Нечто крайне похожее мы наблюдаем сегодня и в России. Здесь доминирует государственное хозяйство в его примитивном виде, которое с поправкой на две тысячи лет повторяет римское. Правительство собирает основной доход в виде ренты и в значительной части направляет его на решение двух задач: с одной стороны, на обеспечение минимального уровня жизни «плебса», для которого самым важным является не столько свобода, сколько стабильность; с другой стороны, на удовлетворение своих собственных потребностей за счет ему же принадлежащих структур («Ростехнологий» и военных заводов, РЖД, государственных банков, гигантских строительных компаний, которые получают бюджетные заказы, и даже всякой экзотики типа «Роскосмоса» [о строительстве «цирков и стадионов» я и не говорю]).
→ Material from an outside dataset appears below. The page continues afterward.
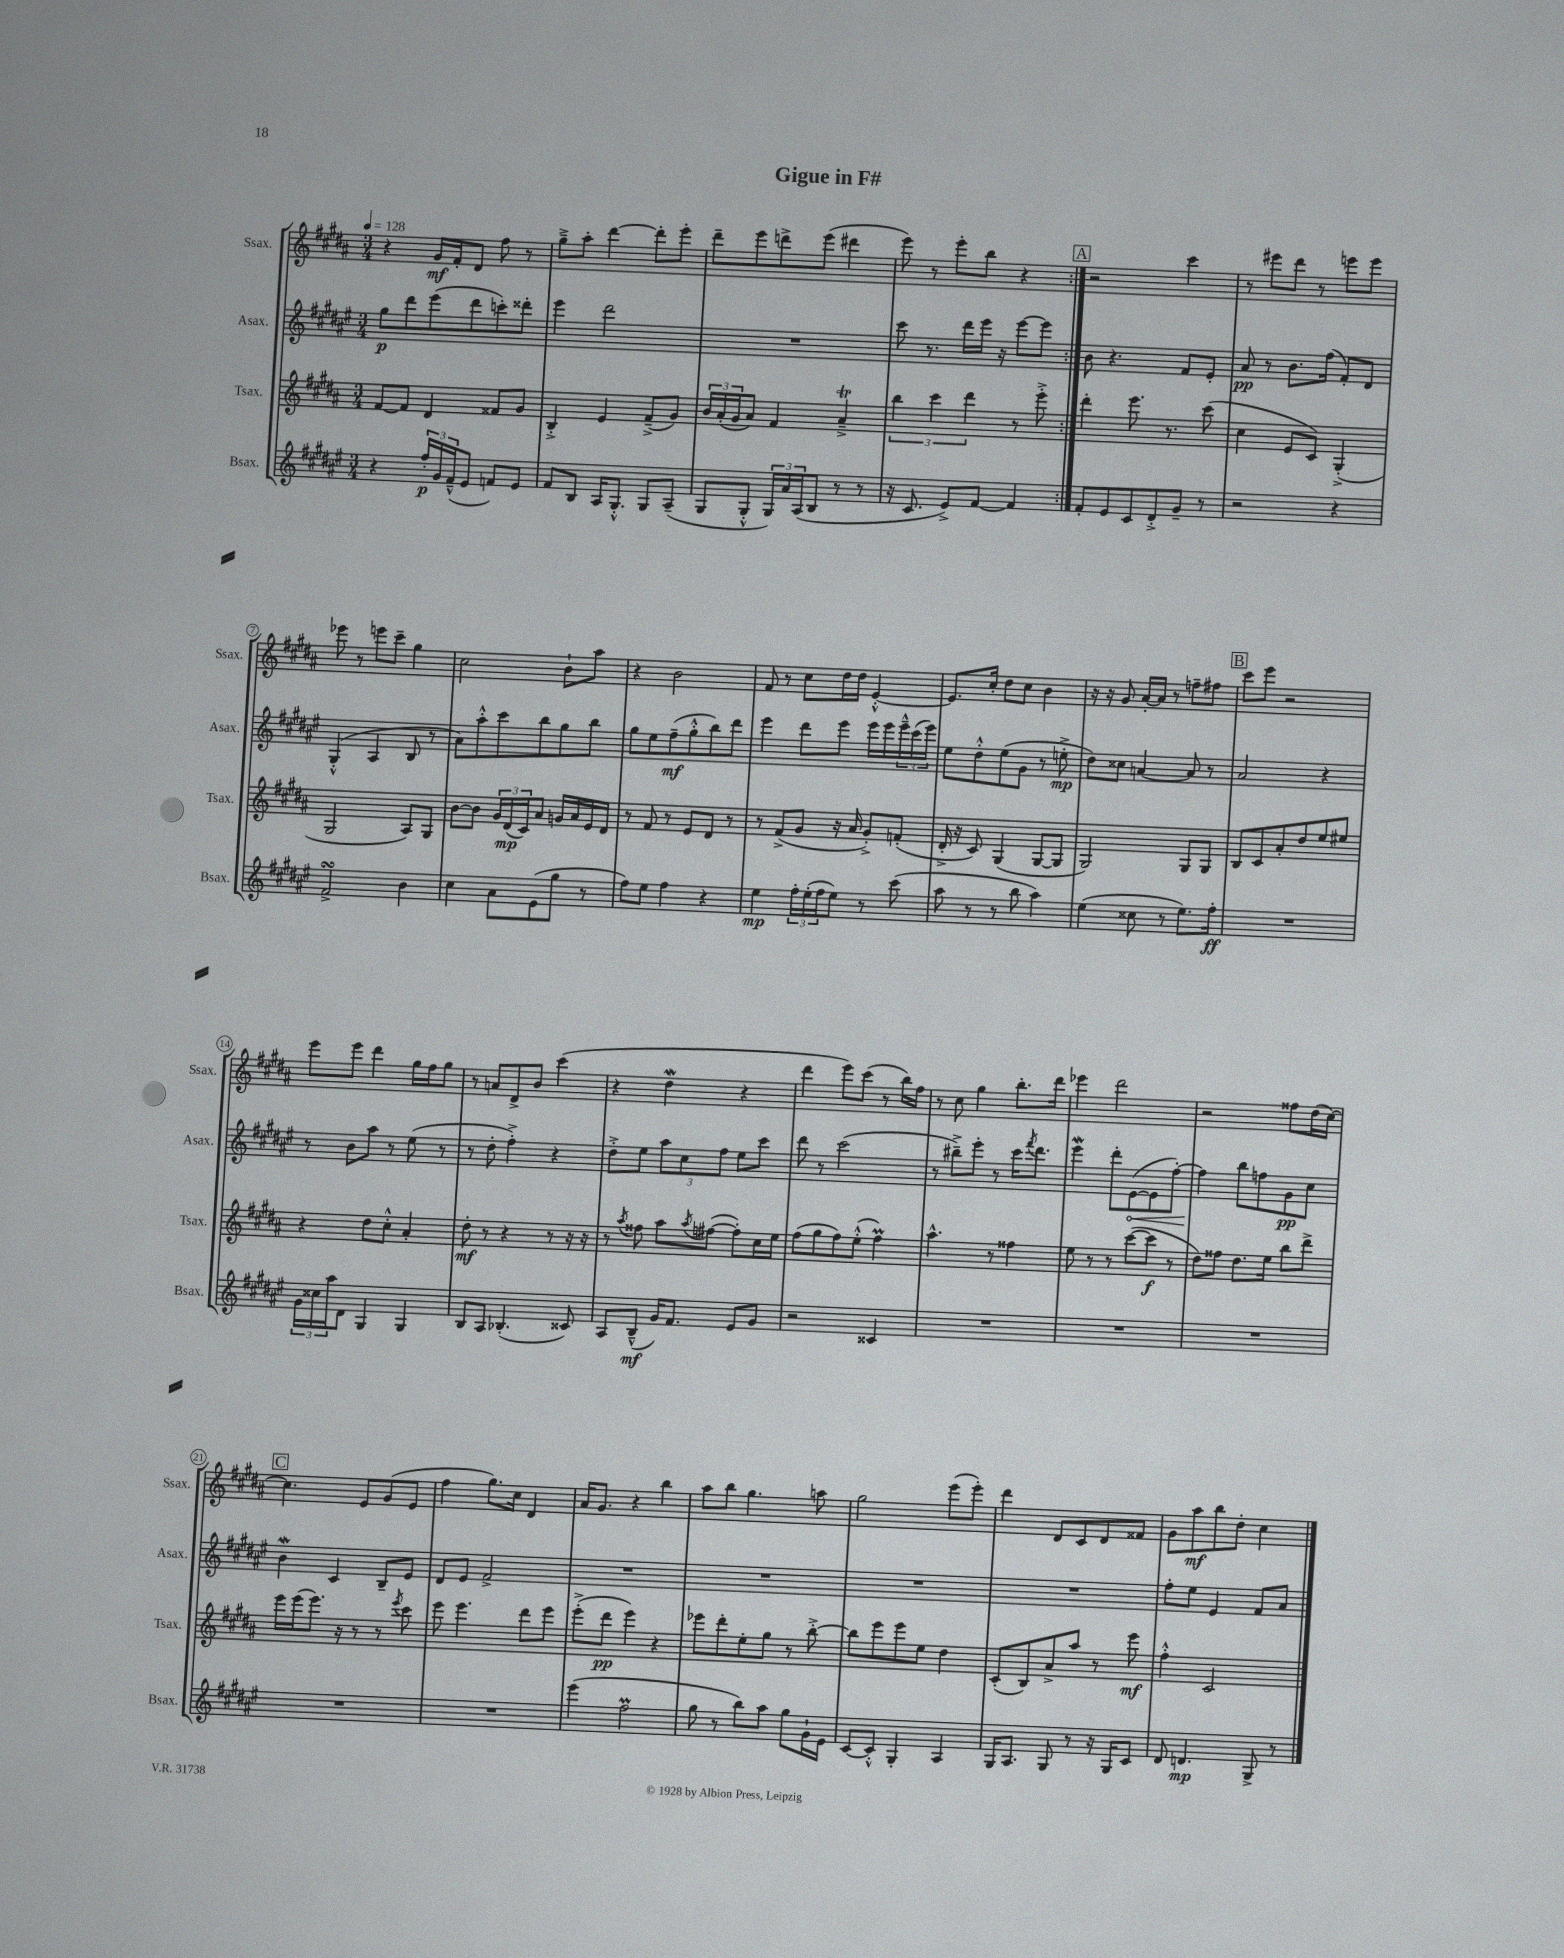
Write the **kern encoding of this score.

Это во многом означает, что деньги играют такую же второстепенную роль, как и во времена римского огосударствленного хозяйства, выступая необходимым элементом только для «связки» товарного сектора и ряда государственных нужд. При этом ни в методах сбора ренты, ни в ее распределении и использовании невозможно увидеть ничего рыночного и, если быть строже, даже экономического. В то же время в стране существует и вполне рыночный сектор, где преобладает частное хозяйство и который, судя по отношению к нему властей, носит скорее вспомогательный характер: он уверенно сокращается в масштабах (если в середине 1990-х на него приходилось около 75 % ВВП, то сейчас не более 30 %); почти беззащитен перед волей государства (в последние годы оно меняет правила игры всё быстрее — изменения в Налоговый кодекс вносятся раз в 14 дней, в Земельный — раз в 27 дней, в Гражданский — раз в 48, в Бюджетный — раз в 51 день и т. д.[227]); но при этом выполняет важную роль, обеспечивая значительное число населения рабочими местами и канализируя креативную энергию граждан, позволяя тем самым сокращать и даже сводить на нет социальный протест и недовольство. Как показывает статистика, взаимодействие между государственным и рыночным сектором сокращается стремительно: бюджетные заказы попадают не только к связанным с государством генподрядчикам, но и на последующих ступенях передаются от одного госпредприятия к другому. Никакие указы и циркуляры, требующие повысить участие мелкого и среднего бизнеса в реализации госзаказа, не действуют. Несмотря на все усилия правительства, уровень монополизации и не думает снижаться.